Arkansas insurance commissioner certifies CHIP cessation

The insurance pool shutdown returned $8.15 million to the state

Insurance News

By Lyle Adriano

The Arkansas Insurance Department has certified the cessation of the Arkansas Comprehensive Health Insurance Pool (CHIP). The high risk pool’s termination returned $8.15 million to the state’s general revenue fund.

The CHIP was created in 1995 to provide insurance coverage to those with high-risk conditions who could not secure “cost-effective” coverage on the individual market due to their specific ailments.

In 1997, the Arkansas General Assembly permitted the CHIP to become a qualified high risk pool.

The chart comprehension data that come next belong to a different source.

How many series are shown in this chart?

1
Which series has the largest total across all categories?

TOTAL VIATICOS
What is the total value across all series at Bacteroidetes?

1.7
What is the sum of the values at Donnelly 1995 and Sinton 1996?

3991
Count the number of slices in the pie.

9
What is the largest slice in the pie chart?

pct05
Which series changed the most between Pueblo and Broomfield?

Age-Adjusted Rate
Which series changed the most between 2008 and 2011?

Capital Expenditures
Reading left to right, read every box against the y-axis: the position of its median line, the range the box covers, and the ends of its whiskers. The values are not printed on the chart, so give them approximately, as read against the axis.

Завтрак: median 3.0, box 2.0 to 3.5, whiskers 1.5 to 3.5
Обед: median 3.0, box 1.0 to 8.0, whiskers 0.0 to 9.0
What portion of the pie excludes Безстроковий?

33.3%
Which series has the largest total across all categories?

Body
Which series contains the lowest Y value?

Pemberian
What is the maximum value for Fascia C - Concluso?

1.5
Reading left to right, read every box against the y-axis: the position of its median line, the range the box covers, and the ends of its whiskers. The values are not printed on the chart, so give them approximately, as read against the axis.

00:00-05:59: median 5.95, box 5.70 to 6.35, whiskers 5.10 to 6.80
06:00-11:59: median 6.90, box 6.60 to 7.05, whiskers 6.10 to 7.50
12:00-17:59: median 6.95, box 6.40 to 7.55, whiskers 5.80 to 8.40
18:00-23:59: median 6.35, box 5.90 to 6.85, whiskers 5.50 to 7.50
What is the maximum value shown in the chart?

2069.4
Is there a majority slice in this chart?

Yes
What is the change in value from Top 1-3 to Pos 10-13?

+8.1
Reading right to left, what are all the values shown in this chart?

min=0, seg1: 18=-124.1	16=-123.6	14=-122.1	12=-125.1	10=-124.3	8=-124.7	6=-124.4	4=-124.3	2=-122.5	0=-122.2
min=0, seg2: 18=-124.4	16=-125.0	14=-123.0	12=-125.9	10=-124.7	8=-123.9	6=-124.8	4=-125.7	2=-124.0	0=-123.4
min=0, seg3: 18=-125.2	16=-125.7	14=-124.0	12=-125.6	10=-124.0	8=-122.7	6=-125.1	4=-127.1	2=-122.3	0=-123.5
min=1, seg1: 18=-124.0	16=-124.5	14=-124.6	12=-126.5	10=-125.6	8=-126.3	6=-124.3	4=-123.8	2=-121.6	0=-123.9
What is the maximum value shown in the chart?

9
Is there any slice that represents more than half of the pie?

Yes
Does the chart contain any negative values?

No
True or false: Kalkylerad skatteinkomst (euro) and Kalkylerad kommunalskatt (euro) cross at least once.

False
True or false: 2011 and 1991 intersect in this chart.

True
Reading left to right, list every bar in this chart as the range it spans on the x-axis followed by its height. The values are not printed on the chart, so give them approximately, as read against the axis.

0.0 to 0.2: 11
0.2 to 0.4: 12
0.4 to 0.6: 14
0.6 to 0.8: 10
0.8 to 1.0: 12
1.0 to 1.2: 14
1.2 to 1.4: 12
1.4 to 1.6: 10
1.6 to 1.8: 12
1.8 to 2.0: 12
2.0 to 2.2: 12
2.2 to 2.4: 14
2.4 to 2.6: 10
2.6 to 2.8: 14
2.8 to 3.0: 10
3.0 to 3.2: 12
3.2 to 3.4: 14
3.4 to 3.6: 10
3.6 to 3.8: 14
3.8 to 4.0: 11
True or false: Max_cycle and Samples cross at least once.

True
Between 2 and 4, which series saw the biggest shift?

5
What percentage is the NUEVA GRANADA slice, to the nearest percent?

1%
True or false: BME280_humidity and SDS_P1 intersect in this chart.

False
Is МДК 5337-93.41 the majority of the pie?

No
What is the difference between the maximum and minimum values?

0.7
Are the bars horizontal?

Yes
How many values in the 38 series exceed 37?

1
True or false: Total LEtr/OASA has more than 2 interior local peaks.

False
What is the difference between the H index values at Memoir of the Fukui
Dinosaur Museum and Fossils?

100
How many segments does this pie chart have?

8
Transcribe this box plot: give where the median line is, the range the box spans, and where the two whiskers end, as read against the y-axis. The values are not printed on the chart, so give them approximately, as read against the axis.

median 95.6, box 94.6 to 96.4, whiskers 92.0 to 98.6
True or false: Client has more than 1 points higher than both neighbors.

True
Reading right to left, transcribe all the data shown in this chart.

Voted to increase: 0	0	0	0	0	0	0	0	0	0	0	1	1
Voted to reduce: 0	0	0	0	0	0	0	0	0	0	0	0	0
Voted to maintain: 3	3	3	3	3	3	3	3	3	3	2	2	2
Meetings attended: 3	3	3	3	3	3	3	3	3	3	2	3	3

After the Affordable Care Act passed, the General Assembly passed Act 713 of 2013, which provided for the end of the CHIP’s operations by the end of December 2013. The bill instructed that the CHIP board should submit a report detailing that it had completed all the requirements of the law to both the legislature and Insurance Commissioner. . The law also mandates that any excess funds in the high risk pool after its termination should be transferred to the state general revenue fund.

 “My thanks to the members of the CHIP Board of Directors, who have ceased operations of the pool in a professional manner, and in accordance with Arkansas law,” said Arkansas Insurance Commissioner Allen Kerr in a public release April 13.